- **Passage provided**
○ ○ ○ ○

Re: [PATCH 00/15] HuC loading for DG2

"Ceraolo Spurio, Daniele" <daniele.ceraolospurio@xxxxxxxxx> · Tue, 5 Jul 2022 16:30:18 -0700

On 6/15/2022 7:28 PM, Zhang, Carl wrote:
On From: Ye, Tony <tony.ye@xxxxxxxxx>
Sent: Thursday, June 16, 2022 12:15 AM

On 6/15/2022 3:13 AM, Tvrtko Ursulin wrote:
On 15/06/2022 00:15, Ye, Tony wrote:
On 6/14/2022 8:30 AM, Ceraolo Spurio, Daniele wrote:
On 6/14/2022 12:44 AM, Tvrtko Ursulin wrote:
On 13/06/2022 19:13, Ceraolo Spurio, Daniele wrote:
On 6/13/2022 10:39 AM, Tvrtko Ursulin wrote:
On 13/06/2022 18:06, Ceraolo Spurio, Daniele wrote:
On 6/13/2022 9:56 AM, Tvrtko Ursulin wrote:
On 13/06/2022 17:41, Ceraolo Spurio, Daniele wrote:
On 6/13/2022 9:31 AM, Tvrtko Ursulin wrote:
On 13/06/2022 16:39, Ceraolo Spurio, Daniele wrote:
On 6/13/2022 1:16 AM, Tvrtko Ursulin wrote:
On 10/06/2022 00:19, Daniele Ceraolo Spurio wrote:
On DG2, HuC loading is performed by the GSC, via a PXP
command. The load operation itself is relatively simple
(just send a message to the GSC with the physical address
of the HuC in LMEM), but there are timing changes that
requires special attention. In particular, to send a PXP
command we need to first export the GSC driver and then
wait for the mei-gsc and mei-pxp modules to start, which
means that HuC load will complete after i915 load is
complete. This means that there is a small window of time
after i915 is registered and before HuC is loaded during
which userspace could submit and/or checking the HuC load
status, although this is quite unlikely to happen (HuC is
usually loaded before kernel init/resume completes).
We've consulted with the media team in regards to how to
handle this and they've asked us to do the following:

1) Report HuC as loaded in the getparam IOCTL even if load
is still in progress. The media driver uses the IOCTL as a
way to check if HuC is enabled and then includes a
secondary check in the batches to get the actual status,
so doing it this way allows userspace to keep working
without changes.

2) Stall all userspace VCS submission until HuC is loaded.
Stalls are
expected to be very rare (if any), due to the fact that
HuC is usually loaded before kernel init/resume is
completed.

○ ○ ○ ○

- **Recorded data**
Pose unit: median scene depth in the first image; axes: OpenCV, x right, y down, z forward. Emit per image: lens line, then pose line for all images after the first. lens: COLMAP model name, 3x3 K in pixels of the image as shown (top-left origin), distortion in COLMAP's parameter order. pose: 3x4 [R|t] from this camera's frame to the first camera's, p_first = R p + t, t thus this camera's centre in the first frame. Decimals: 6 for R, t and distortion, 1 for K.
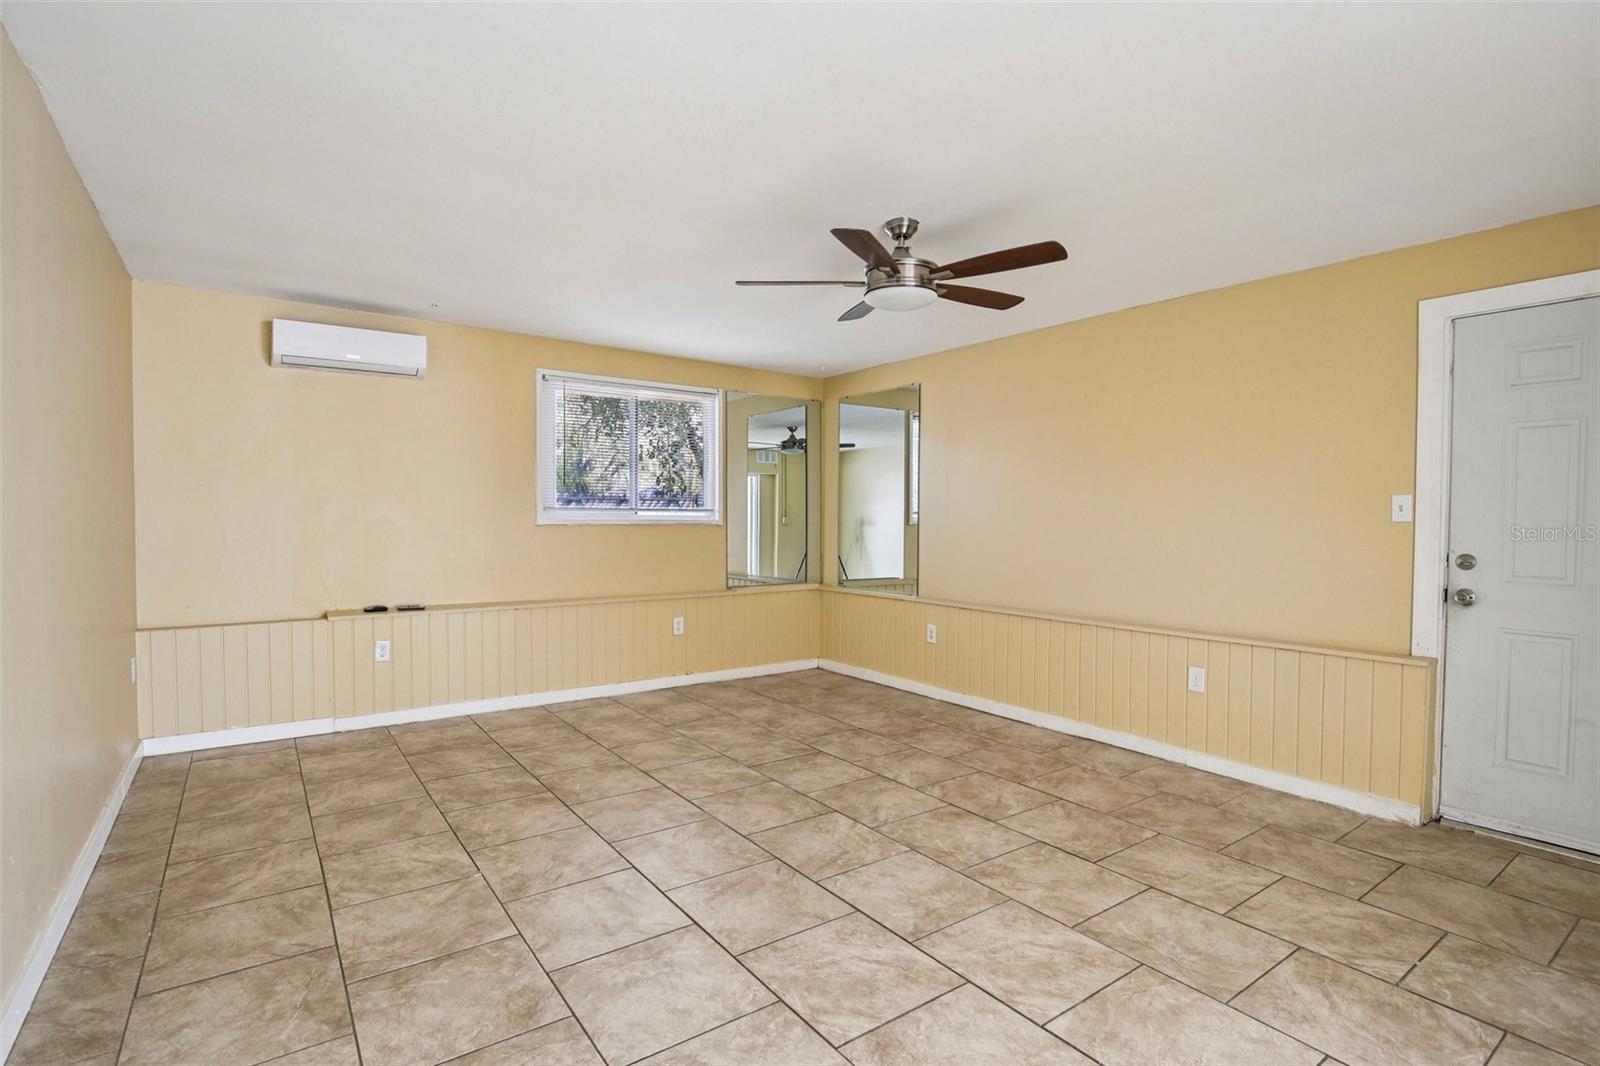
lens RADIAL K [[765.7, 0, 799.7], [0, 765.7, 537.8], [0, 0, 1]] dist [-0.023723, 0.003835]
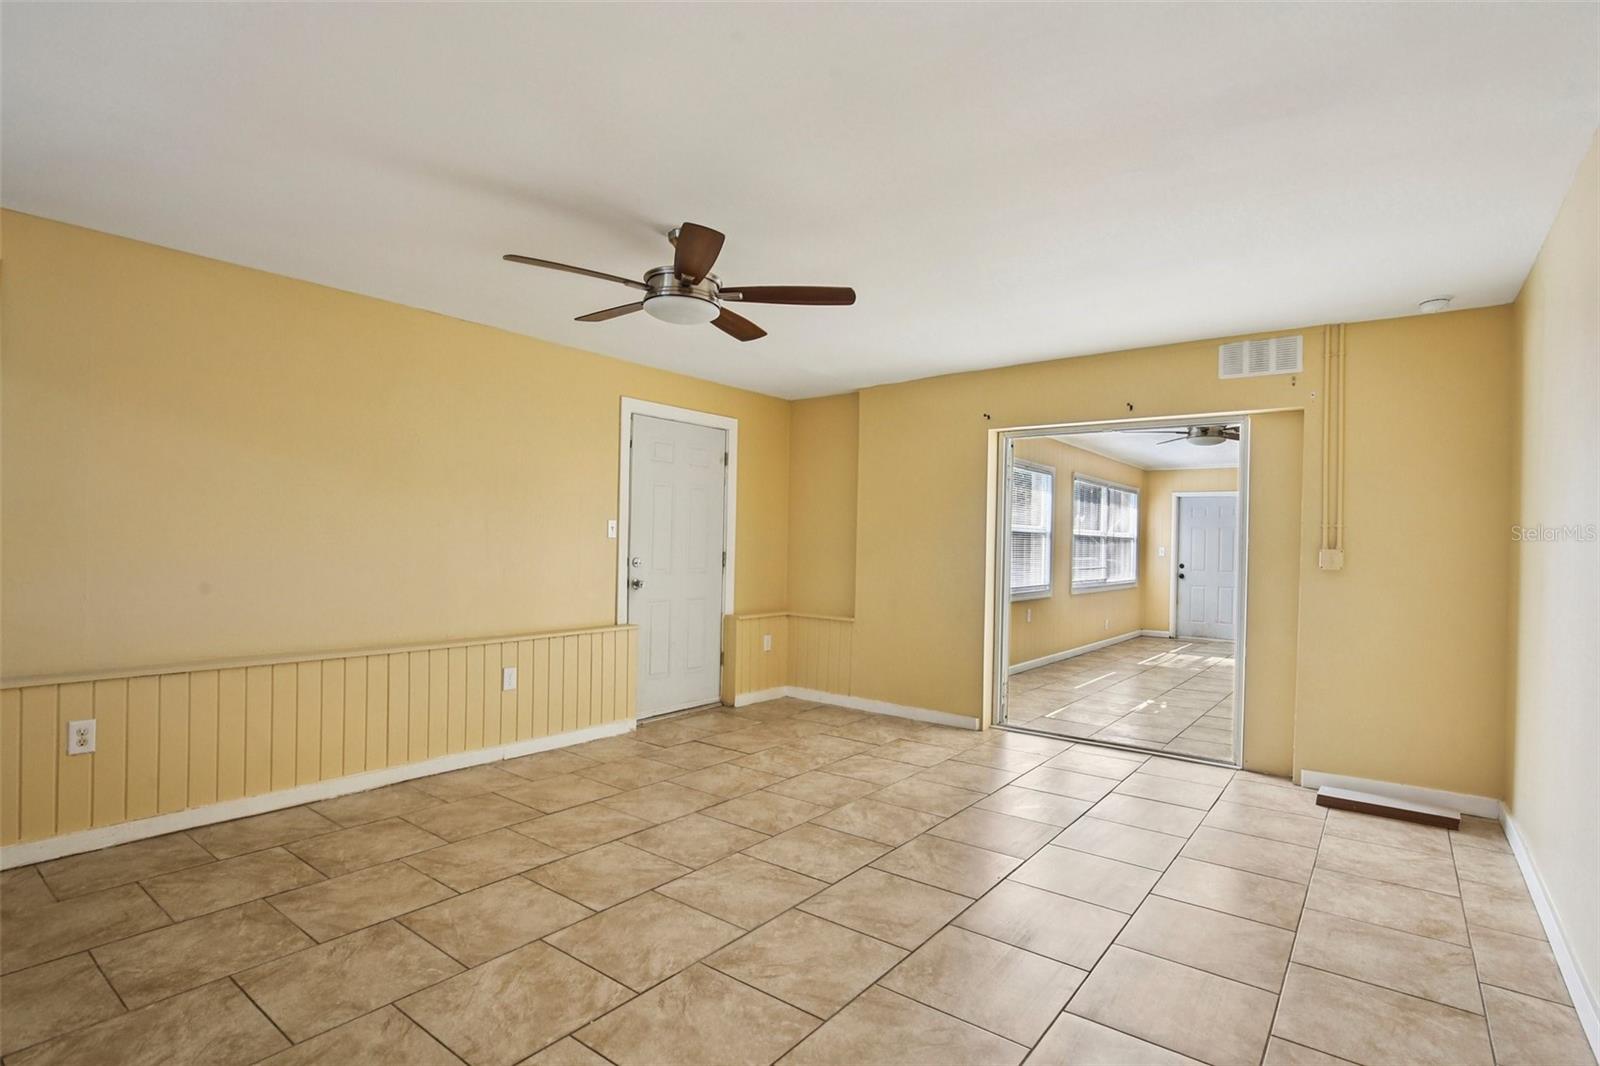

○ ○ ○ ○

- **Exercise directions**
Name each distinct person shown in the HuC loading thread as the writer of a message or quoted reply, listing each person only once.

- **Written reply**
- Daniele Ceraolo Spurio
- Carl Zhang
- Tony Ye
- Tvrtko Ursulin